Отмывая в горячей воде посуду, я смотрела в окно на цветы, их было полно, желтые, розовые и белые.
Я протянула тете чистую тарелку, а она сказала:
— Жизнь иной раз здорово шарахает нас по голове, верно?
Я только кивнула.
— Очень мне жалко твою маму и тетю. А вам, ребятки, сейчас, наверное, совсем невмоготу, хоть караул кричи.
Я засунула в стакан край кухонного полотенца и опять подумала про мертвую тетю Руби.
— Тетя Билли, как же это могло случиться?
— Ах, милая. Я толком и не знаю.
Я посмотрела на нее взглядом, означавшим «я уже не маленькая».
— Ладно, расскажу все честно, по-другому я и не умею. Твой дядя говорит, что у меня чересчур длинный язык.

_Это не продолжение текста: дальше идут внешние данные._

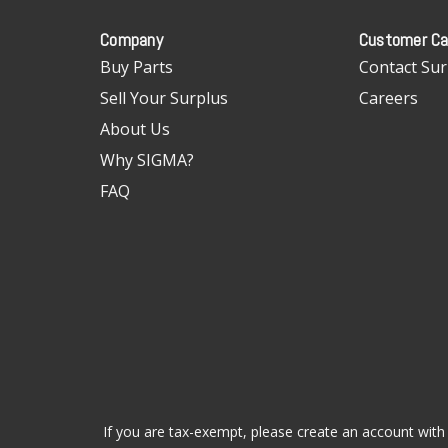
Company
Customer Ca
Buy Parts
Contact Sur
Sell Your Surplus
Careers
About Us
Why SIGMA?
FAQ
If you are tax-exempt, please create an account with 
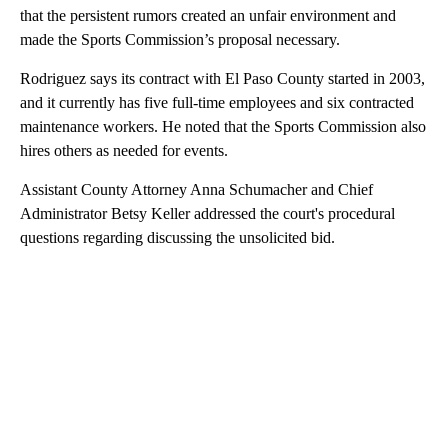
that the persistent rumors created an unfair environment and
made the Sports Commission’s proposal necessary.
Rodriguez says its contract with El Paso County started in 2003,
and it currently has five full-time employees and six contracted
maintenance workers. He noted that the Sports Commission also
hires others as needed for events.
Assistant County Attorney Anna Schumacher and Chief
Administrator Betsy Keller addressed the court's procedural
questions regarding discussing the unsolicited bid.
A
D
V
E
R
TI
S
E
M
E
N
T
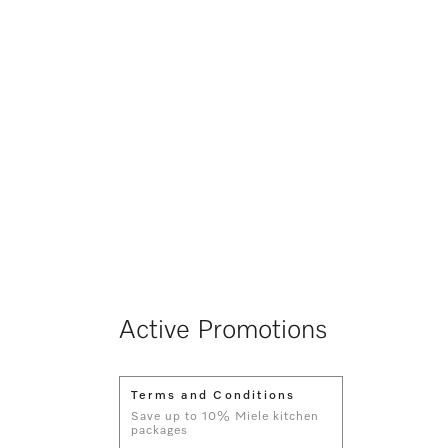
Active Promotions
Terms and Conditions
Save up to 10% Miele kitchen
packages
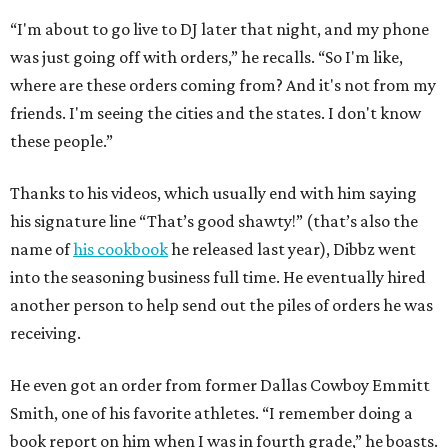
“I'm about to go live to DJ later that night, and my phone
was just going off with orders,” he recalls. “So I'm like,
where are these orders coming from? And it's not from my
friends. I'm seeing the cities and the states. I don't know
these people.”
Thanks to his videos, which usually end with him saying
his signature line “That’s good shawty!” (that’s also the
name of
his cookbook
he released last year), Dibbz went
into the seasoning business full time. He eventually hired
another person to help send out the piles of orders he was
receiving.
He even got an order from former Dallas Cowboy Emmitt
Smith, one of his favorite athletes. “I remember doing a
book report on him when I was in fourth grade,” he boasts.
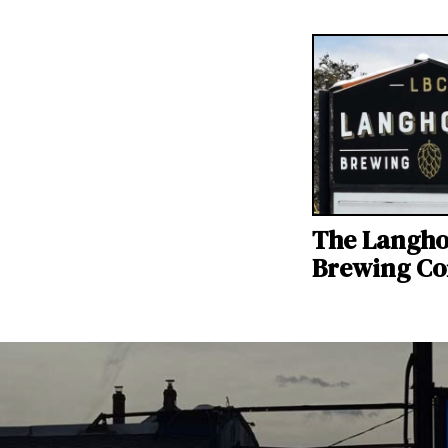
The Langh
Brewing C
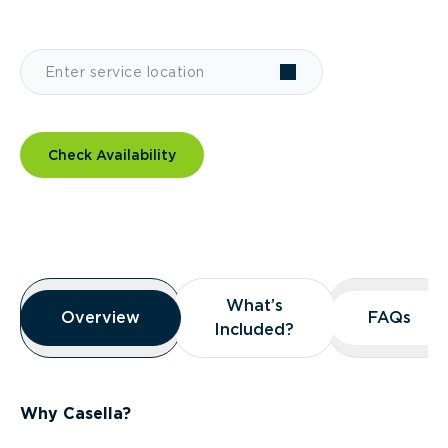
Check Availability
Overview
What’s
What’s
Overview
Overview
FAQs
FAQs
Included?
Included?
Why Casella?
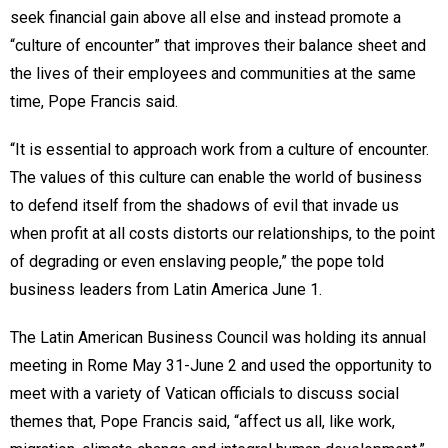
seek financial gain above all else and instead promote a
“culture of encounter” that improves their balance sheet and
the lives of their employees and communities at the same
time, Pope Francis said.
“It is essential to approach work from a culture of encounter.
The values of this culture can enable the world of business
to defend itself from the shadows of evil that invade us
when profit at all costs distorts our relationships, to the point
of degrading or even enslaving people,” the pope told
business leaders from Latin America June 1.
The Latin American Business Council was holding its annual
meeting in Rome May 31-June 2 and used the opportunity to
meet with a variety of Vatican officials to discuss social
themes that, Pope Francis said, “affect us all, like work,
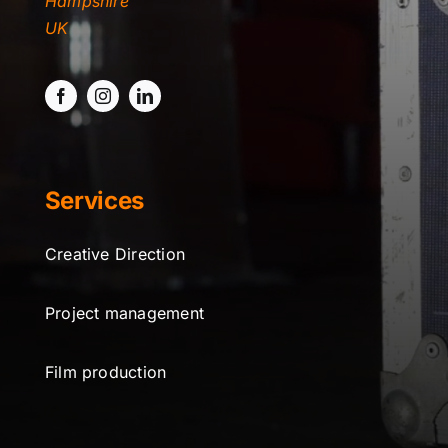
Hampshire
TYDKAO
UK
Rates
Services
Creative Direction
Project management
Film production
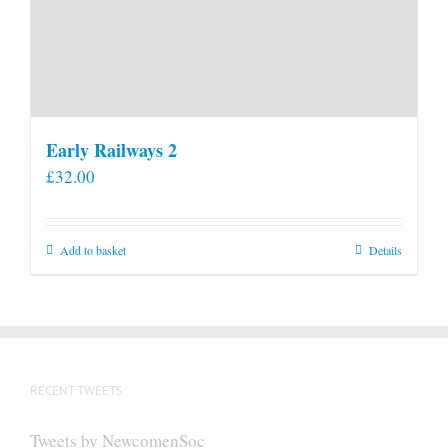
Early Railways 2
£
32.00
Add to basket
Details
RECENT TWEETS
Tweets by NewcomenSoc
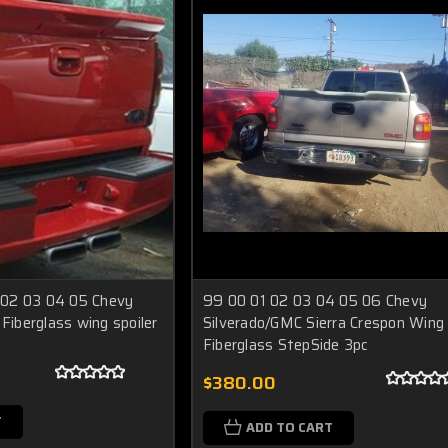
02 03 04 05 Chevy
99 00 01 02 03 04 05 06 Chevy
 Fiberglass wing spoiler
Silverado/GMC Sierra Crespon Wing
Fiberglass StepSide 3pc
$380.00
T
ADD TO CART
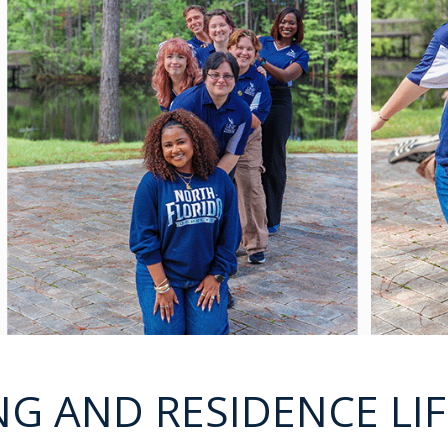
G AND RESIDENCE LIF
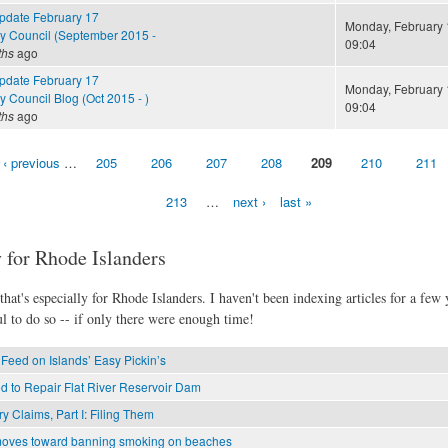
Update February 17
Monday, February 
cy Council (September 2015 -
09:04
ths
ago
Update February 17
Monday, February 
y Council Blog (Oct 2015 - )
09:04
ths
ago
‹ previous
…
205
206
207
208
209
210
211
213
…
next ›
last »
 for Rhode Islanders
hat's especially for Rhode Islanders. I haven't been indexing articles for a few y
l to do so -- if only there were enough time!
Feed on Islands’ Easy Pickin’s
d to Repair Flat River Reservoir Dam
ry Claims, Part I: Filing Them
oves toward banning smoking on beaches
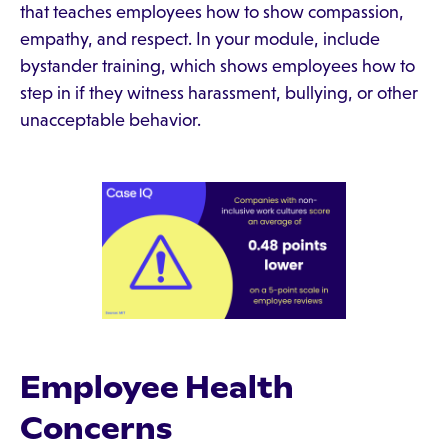
that teaches employees how to show compassion,
empathy, and respect. In your module, include
bystander training, which shows employees how to
step in if they witness harassment, bullying, or other
unacceptable behavior.
Employee Health
Concerns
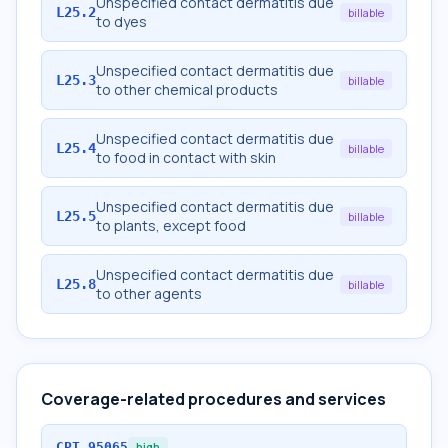
Unspecified contact dermatitis due
L25.2
billable
to dyes
Unspecified contact dermatitis due
L25.3
billable
to other chemical products
Unspecified contact dermatitis due
L25.4
billable
to food in contact with skin
Unspecified contact dermatitis due
L25.5
billable
to plants, except food
Unspecified contact dermatitis due
L25.8
billable
to other agents
Coverage-related procedures and services
CPT
95065
high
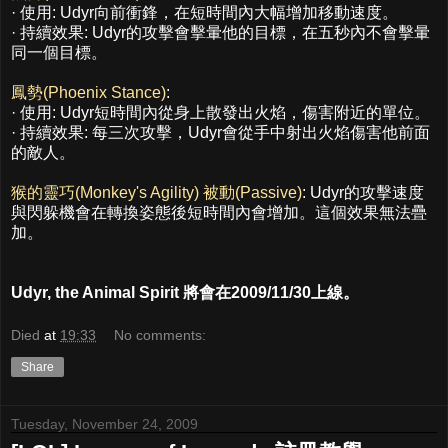
· 使用: Udyr向前衝鋒，在短時間內大幅增加移動速度。
· 持續效果: Udyr的攻擊會擊暈他的目標，在五秒內不會擊暈
同一個目標。
鳳勢(Phoenix Stance)
:
· 使用: Udyr短時間內從身上散發出火焰，傷害附近的單位。
· 持續效果: 每三次攻擊，Udyr會從手中射出火焰傷害他前面
的敵人。
猴的靈巧(Monkey's Agility) 被動(Passive)
: Udyr的攻擊速度
與閃躲機會在轉換姿態後短時間內會增加。這個效果無法疊
加。
Udyr, the Animal Spirit 將會在2009/11/30上線。
Died
at
19:33
No comments:
Share
Tuesday, November 24, 2009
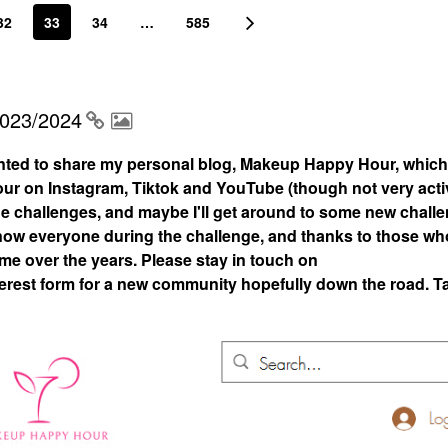
32
33
34
…
585
2023/2024
nted to share my personal blog, Makeup Happy Hour, which
 on Instagram, Tiktok and YouTube (though not very acti
 the challenges, and maybe I'll get around to some new chall
 know everyone during the challenge, and thanks to those who
 me over the years. Please stay in touch on
rest form for a new community hopefully down the road. T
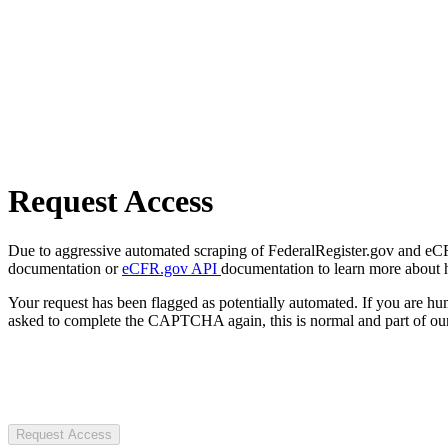
Request Access
Due to aggressive automated scraping of FederalRegister.gov and eCFR.
documentation or
eCFR.gov API
documentation to learn more about 
Your request has been flagged as potentially automated. If you are 
asked to complete the CAPTCHA again, this is normal and part of our
Request Access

Она снова уселась за стол и махнула рукой на стул напротив.
— Выложу тебе все, что знаю. — Подождав, когда я усядусь, продолжила: — Поддавали крепко обе, что мама твоя, что эта Руби. Она вечно втягивала твою маму в какую-нибудь беду. Иона пытался вразумить Кэти, но она, бывало, взглянет на него, как брыкливый мул, вот и весь разговор. — Тетя Билли вздохнула. — В общем, в тот раз Руби не сладила с рулем, их вынесло за край дороги, ну и грохнулись под откос. Пока вниз летели, несколько раз перевернулись. — Она стремительно провела рукой по слегка поседевшим кудрям. — Руби вообще на куски. Она ведь наполовину выпала из окна. А мама твоя, она внутри осталась, ее там швыряло о стенки машины. Но кто-то Кэти в тот день охранял, это точно.
Я представила, как страшно было маме, и сама похолодела от страха.
Тетя Билли постучала по столу ногтем.
— Нашлась душа, которая увидела, как они падали. Мил-человек остановился и вызвал полицию. Тетя Руби была уже мертвая. А твоя мама… говорю же, что в тот день ее ангел был начеку, помог ей выжить. — Тетя Билли покрутила солонку и перечницу на подставке посреди стола. — Даже похорон не было, даже прощания у гроба! Твою тетю сожгли, ее прах мы потом, на церемонии, определим в могилу к Арвиллу. Надо же, пошла по пути своей сестры, ведь мама твоя всегда твердила и твердит, что не желает лежать в земле, стать добычей червяков.
Я судорожно вздохнула.
— Ой, деточка, прости! — Она ласково сжала мою руку. — Разболталась как дура. Наверное, твой дядя прав, длинный у меня язык, до невозможности длинный.